Sehari sebelumnya Hamid Rusdi dan pasukannya sudah berada di atas puncak Gunung Buring ketika pasukan Belanda menggencarkan patroli di wilayah Tajinan. Sebenarnya, Komandan Sektor I Tajinan dan CODM (Coordinator Operasi Daerah Militer) Serma Tjokro Hadi, juga Komandan Seksi II dan III Kusno Hadiwinoto, sudah mengingatkan bahwa keadaan di bawah sangat gawat, sebaiknya Hamid Rusdi menunda perjalanannya.

Hari itu, 7 Maret 1949, pasukan Belanda dengan kekuatan lebih dari dua peleton berjalan kaki meringsek hendak melakukan penyergapan.

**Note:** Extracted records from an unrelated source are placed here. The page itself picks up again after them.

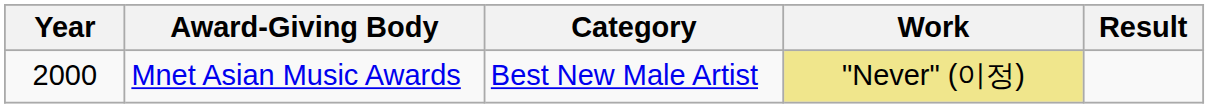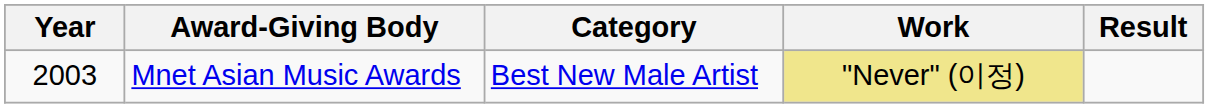Mnet Asian Music Awards | Year: 2000 -> 2003
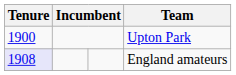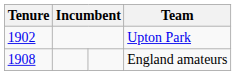Upton Park | Tenure: 1900 -> 1902
England amateurs | Tenure: lavender background -> no background
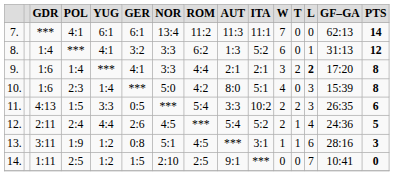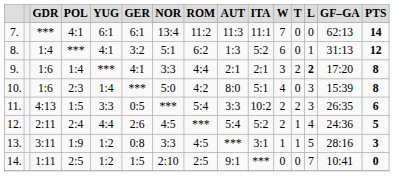8. | NOR: 3:3 -> 5:1
13. | NOR: 5:1 -> 3:3
13. | L: 6 -> 5
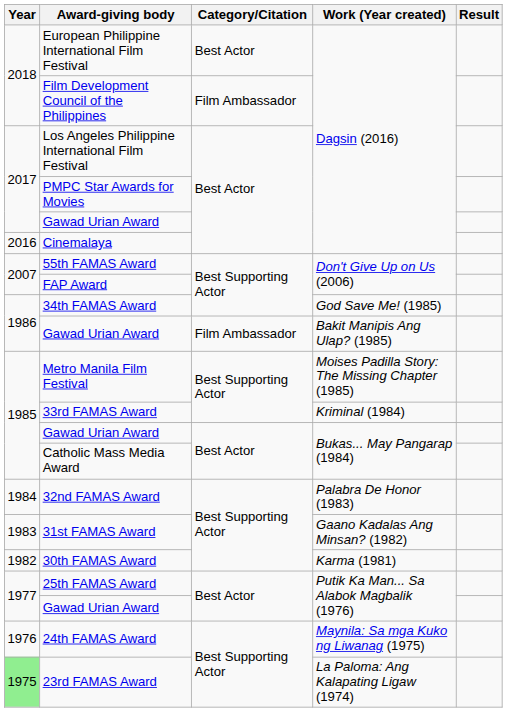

Penunjuk jalannya adalah mata-mata Belanda, oleh sebab itu tempat kedudukan Mayor Hamid Rusdi dapat diendus. Menurut kabar, Belanda sudah berangkat dari Tajinan sejak pukul 12 siang, mempergunakan pasukan KNIL.
Malam itu Mayor Hamid Rusdi berada di salah satu rumah penduduk. Di situ ada Pak Moesmari pemilik rumah dan Yoenoes menantunya, istri Moesmari Mbok Ngasirah, serta anaknya bernama Roekayah yang sedang hamil. Ajudan Hamid Rusdi, Letnan Ismail Etfendi dan adiknya, Abdul Razak yang mendampingi beliau masuk ke desa Wonokoyo, malam itu tidak ikut menginap di rumah tersebut.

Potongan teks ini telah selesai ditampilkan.